▶ **WORK TASK**:
Could you recast the lines of the entries below as a Markdown table with the columns "Row" and "Text", numbering each row and skipping blank lines? Leave the pictures out.

▶ **Items listed in a dataset**:
________________
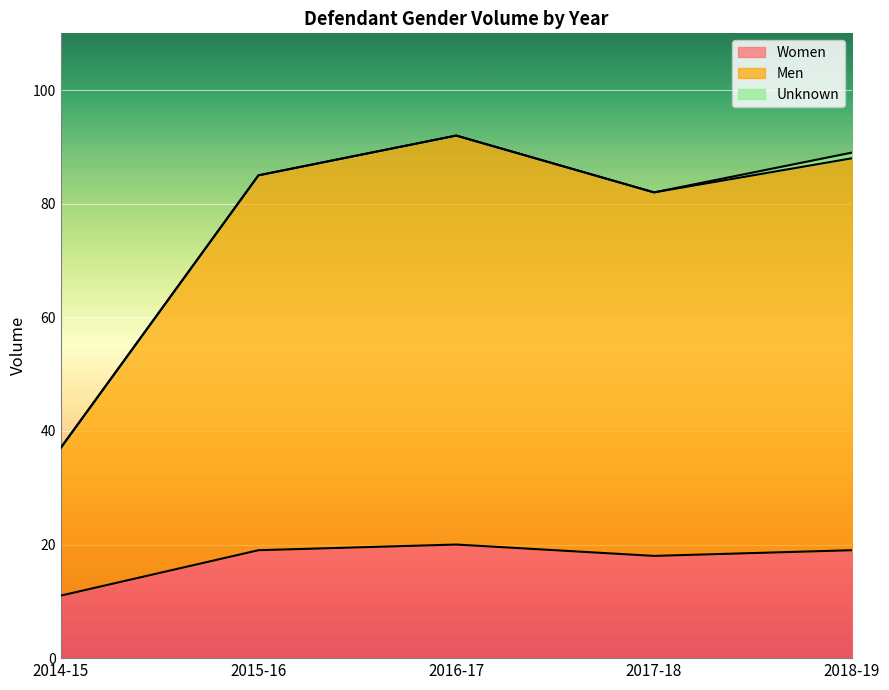

In Women, how many points are higher than both neighbors (excluding endpoints)?

1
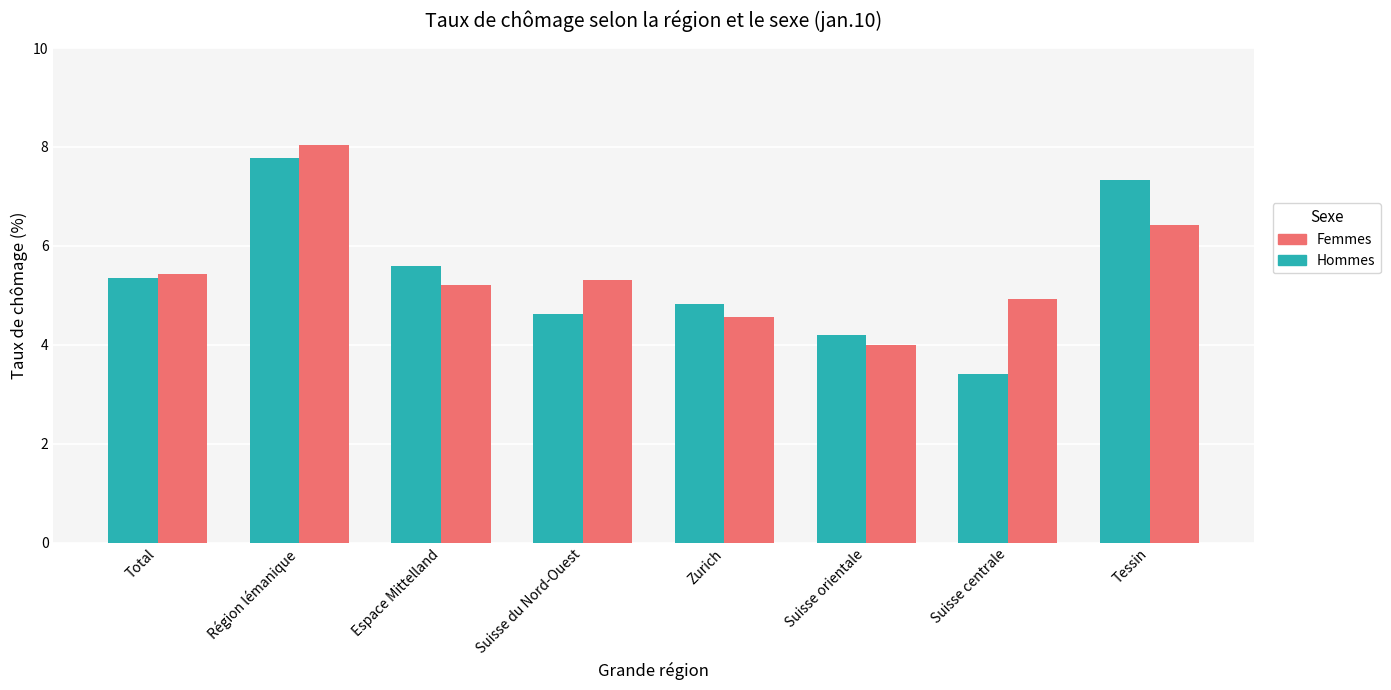

What is the sum of the Femmes values at Tessin and Espace Mittelland?

11.6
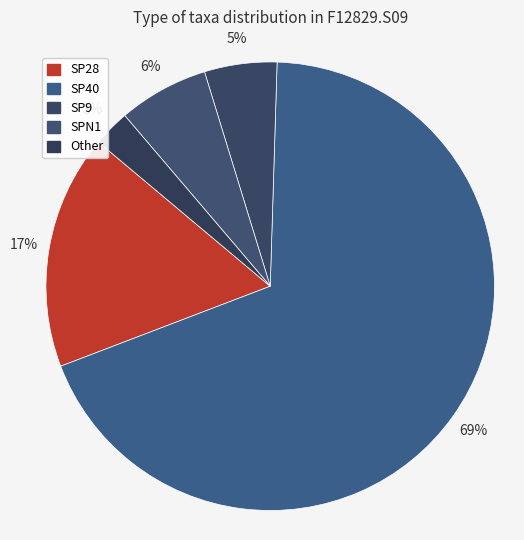

Count the number of slices in the pie.

5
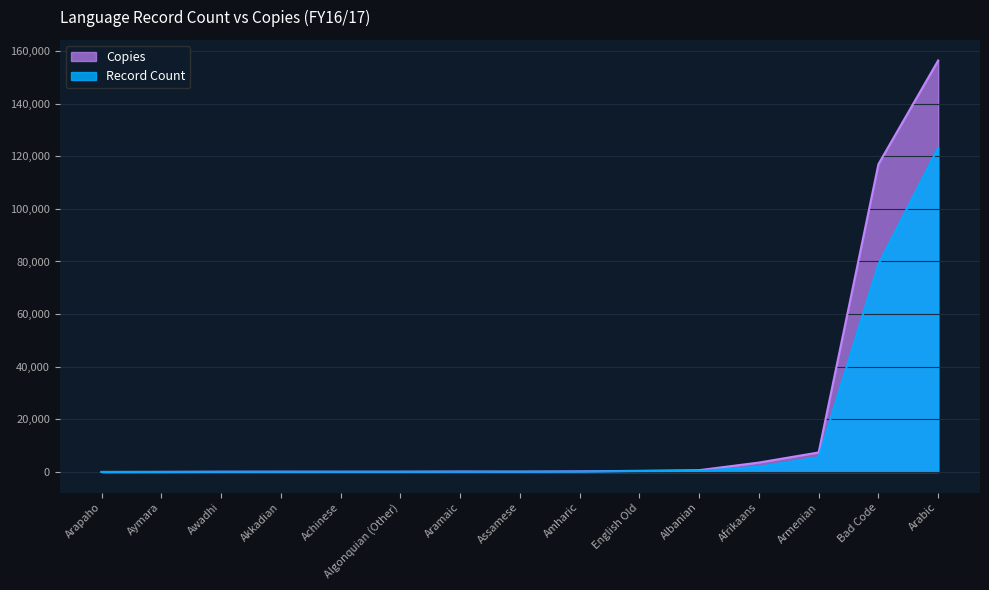

Which category has the highest value across all series?

Arabic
________________
▶ **TASK ANSWER**:
| Row | Text |
|---|---|
| 1 | In Women, how many points are higher than both neighbors (excluding endpoints)? |
| 2 | 1 |
| 3 | What is the sum of the Femmes values at Tessin and Espace Mittelland? |
| 4 | 11.6 |
| 5 | Count the number of slices in the pie. |
| 6 | 5 |
| 7 | Which category has the highest value across all series? |
| 8 | Arabic |